We are not advocating for lack of preparedness, but we are strongly endorsing the 40/70 Rule: You need at least 40 percent of the available information to make a decision, and once you get beyond 70 percent you should lean on intuition to fill in the gaps rather than postpone actually doing something (mad thanks to Colin Powell for that life advice). Start by simply focusing on your destination selection. Decide on one of the types of trips outlined below, do a reasonable amount of research on your destination, find a friend and/or unsuspecting significant other to join you, and then set the date to sleep on some dirt. If you really want to emotionally overcommit, make it Facebook official and tell everyone else who is scrolling their phone in some corporate meeting that you are GOING CAMPING. Nothing says commitment like declaring intent on social media.
We like to break hiking trips out into three categories: day hikes, overnights, and dispersed camping. The distinction among the three drive the destinations we are interested in as well as our gear loadout. Ergo, depending on how much time you have and how many times you want to cry because of your heavy pack weight, you may lean toward one particular style more than another.

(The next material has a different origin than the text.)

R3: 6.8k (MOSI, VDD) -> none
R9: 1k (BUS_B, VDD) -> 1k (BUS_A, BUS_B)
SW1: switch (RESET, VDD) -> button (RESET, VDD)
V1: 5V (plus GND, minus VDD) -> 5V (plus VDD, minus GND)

Of course, many blur the lines among the three. For example, most civilized humans treat Colorado’s iconic Four Pass Loop as a four-day backpacking trip, but there are absurdly ambitious individuals who hike/run the twenty-eight miles in a single day under the auspices of “fun.” You do you.
This could be a low-key hike to a backcountry hot spring, or it could be a twenty-mile Jake-and-Elwood Mission from God. The punch line is that it is a hike you complete in a day, which means that finding a destination with a particular highlight will likely make the day more interesting. For our family, this usually means peak-bagging a Colorado fourteener (a summit with an elevation of at least 14,000 feet), although we’ve also made a day of tracking down champion trees in the Eastern Sierra, secret waterfalls in Montana, and the perfect whale-watching outcropping on the Channel Islands.
The real perk here is the lightweight backpack. Unfettered by the trappings of overnight accommodations, your pack weight may be only around ten pounds, making it much easier to cover unholy distances or scramble up a talus field. Or you can be a real mensch and secretly stash a six-pack of summit beers. Even if you don’t imbibe, you will be an instant legend when you deliver a life-changing libation after a grueling high-altitude climb. Whatever you carry, don’t be a rube and skimp on the Ten Essentials (which we reveal) because you want to save a few ounces. Even if you don’t end up needing the gear, you could save someone else’s tail on the trail.
A further word on safety: Anecdotally, day hikers are the most likely to get stuck in an unintentionally undesirable situation. When you’re backpacking, you have your entire world on your shoulders, and in most circumstances, you can safely pitch a tent if the weather takes a nasty turn. With a lightweight daypack, you are either going to have to construct a shelter out of the flimsy shell jacket and granola bar from the bottom of your pack, or optimistically hope Les Stroud is sharing your trail today.